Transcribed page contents
^^^^^^^^^^^^^^^^
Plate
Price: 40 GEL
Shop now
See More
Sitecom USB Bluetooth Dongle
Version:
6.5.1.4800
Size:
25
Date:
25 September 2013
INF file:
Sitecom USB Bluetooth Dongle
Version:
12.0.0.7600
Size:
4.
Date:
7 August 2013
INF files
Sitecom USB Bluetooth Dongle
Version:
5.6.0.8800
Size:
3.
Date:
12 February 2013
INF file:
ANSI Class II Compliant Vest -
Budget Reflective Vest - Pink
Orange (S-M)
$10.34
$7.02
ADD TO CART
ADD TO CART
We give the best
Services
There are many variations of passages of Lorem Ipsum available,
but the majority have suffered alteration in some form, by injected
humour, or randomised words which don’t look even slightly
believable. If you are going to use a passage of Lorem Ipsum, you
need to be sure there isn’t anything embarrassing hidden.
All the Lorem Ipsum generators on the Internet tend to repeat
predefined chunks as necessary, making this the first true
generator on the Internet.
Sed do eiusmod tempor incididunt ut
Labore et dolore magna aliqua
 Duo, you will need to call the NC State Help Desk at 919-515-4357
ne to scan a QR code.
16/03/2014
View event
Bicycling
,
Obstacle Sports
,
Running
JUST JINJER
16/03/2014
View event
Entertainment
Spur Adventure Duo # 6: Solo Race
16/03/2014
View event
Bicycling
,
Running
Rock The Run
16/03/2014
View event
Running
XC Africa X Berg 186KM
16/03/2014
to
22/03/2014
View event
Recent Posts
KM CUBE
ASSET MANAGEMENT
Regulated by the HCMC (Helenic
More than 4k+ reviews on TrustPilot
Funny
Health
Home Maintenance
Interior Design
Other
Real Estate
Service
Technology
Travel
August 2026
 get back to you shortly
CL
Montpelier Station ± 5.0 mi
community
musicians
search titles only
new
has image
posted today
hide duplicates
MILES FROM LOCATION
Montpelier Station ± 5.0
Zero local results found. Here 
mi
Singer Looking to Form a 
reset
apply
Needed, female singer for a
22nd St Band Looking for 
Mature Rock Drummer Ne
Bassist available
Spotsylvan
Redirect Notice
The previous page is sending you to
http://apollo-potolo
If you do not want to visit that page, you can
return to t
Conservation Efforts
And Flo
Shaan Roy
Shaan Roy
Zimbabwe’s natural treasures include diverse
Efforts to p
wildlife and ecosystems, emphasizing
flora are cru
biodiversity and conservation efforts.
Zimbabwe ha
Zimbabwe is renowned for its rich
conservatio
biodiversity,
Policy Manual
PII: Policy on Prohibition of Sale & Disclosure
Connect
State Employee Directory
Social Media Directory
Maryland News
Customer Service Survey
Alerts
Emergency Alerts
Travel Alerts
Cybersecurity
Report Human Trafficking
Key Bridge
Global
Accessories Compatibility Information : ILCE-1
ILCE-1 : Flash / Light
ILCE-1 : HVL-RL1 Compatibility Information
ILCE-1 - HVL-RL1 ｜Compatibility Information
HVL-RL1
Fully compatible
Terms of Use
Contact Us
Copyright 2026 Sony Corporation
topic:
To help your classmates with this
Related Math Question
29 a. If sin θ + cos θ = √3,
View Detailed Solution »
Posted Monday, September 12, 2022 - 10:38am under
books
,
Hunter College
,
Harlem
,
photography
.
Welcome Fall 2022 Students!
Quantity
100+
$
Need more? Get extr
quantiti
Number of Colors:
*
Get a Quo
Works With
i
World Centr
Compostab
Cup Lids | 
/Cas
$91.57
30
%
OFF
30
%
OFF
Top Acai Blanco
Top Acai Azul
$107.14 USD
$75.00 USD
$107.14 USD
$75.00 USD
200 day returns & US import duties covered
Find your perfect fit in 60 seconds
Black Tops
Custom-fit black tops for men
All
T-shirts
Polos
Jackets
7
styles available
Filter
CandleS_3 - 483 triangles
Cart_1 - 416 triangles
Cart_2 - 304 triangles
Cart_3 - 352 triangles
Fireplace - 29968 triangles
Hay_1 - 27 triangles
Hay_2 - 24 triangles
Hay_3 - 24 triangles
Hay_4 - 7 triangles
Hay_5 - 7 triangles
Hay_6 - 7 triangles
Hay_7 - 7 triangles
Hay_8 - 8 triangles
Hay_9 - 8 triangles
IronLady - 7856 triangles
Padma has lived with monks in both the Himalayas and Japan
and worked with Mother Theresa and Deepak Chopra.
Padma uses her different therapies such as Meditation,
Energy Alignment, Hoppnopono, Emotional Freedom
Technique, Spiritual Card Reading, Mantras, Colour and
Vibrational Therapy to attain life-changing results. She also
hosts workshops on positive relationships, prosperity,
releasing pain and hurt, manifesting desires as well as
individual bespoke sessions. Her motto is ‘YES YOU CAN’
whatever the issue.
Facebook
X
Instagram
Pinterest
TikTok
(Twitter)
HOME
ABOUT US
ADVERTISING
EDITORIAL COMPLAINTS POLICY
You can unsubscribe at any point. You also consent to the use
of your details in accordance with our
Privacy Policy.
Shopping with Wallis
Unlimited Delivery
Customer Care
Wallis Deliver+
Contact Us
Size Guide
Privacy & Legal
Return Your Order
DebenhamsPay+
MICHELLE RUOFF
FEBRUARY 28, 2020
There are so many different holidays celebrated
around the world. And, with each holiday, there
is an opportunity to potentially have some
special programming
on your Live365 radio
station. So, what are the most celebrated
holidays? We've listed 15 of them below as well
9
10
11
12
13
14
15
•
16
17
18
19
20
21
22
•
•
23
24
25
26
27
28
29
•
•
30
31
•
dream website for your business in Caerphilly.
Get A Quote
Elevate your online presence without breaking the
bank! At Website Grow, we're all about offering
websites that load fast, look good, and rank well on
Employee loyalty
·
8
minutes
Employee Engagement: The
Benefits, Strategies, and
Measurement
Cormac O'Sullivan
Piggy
^^^^^^^^^^^^^^^^
→ **Task**
The required output is the exact run of lines from the beginning of the records to the line with "Sed do eiusmod tempor incididunt ut", that line included.

→ **Written reply**
Plate
Price: 40 GEL
Shop now
See More
Sitecom USB Bluetooth Dongle
Version:
6.5.1.4800
Size:
25
Date:
25 September 2013
INF file:
Sitecom USB Bluetooth Dongle
Version:
12.0.0.7600
Size:
4.
Date:
7 August 2013
INF files
Sitecom USB Bluetooth Dongle
Version:
5.6.0.8800
Size:
3.
Date:
12 February 2013
INF file:
ANSI Class II Compliant Vest -
Budget Reflective Vest - Pink
Orange (S-M)
$10.34
$7.02
ADD TO CART
ADD TO CART
We give the best
Services
There are many variations of passages of Lorem Ipsum available,
but the majority have suffered alteration in some form, by injected
humour, or randomised words which don’t look even slightly
believable. If you are going to use a passage of Lorem Ipsum, you
need to be sure there isn’t anything embarrassing hidden.
All the Lorem Ipsum generators on the Internet tend to repeat
predefined chunks as necessary, making this the first true
generator on the Internet.
Sed do eiusmod tempor incididunt ut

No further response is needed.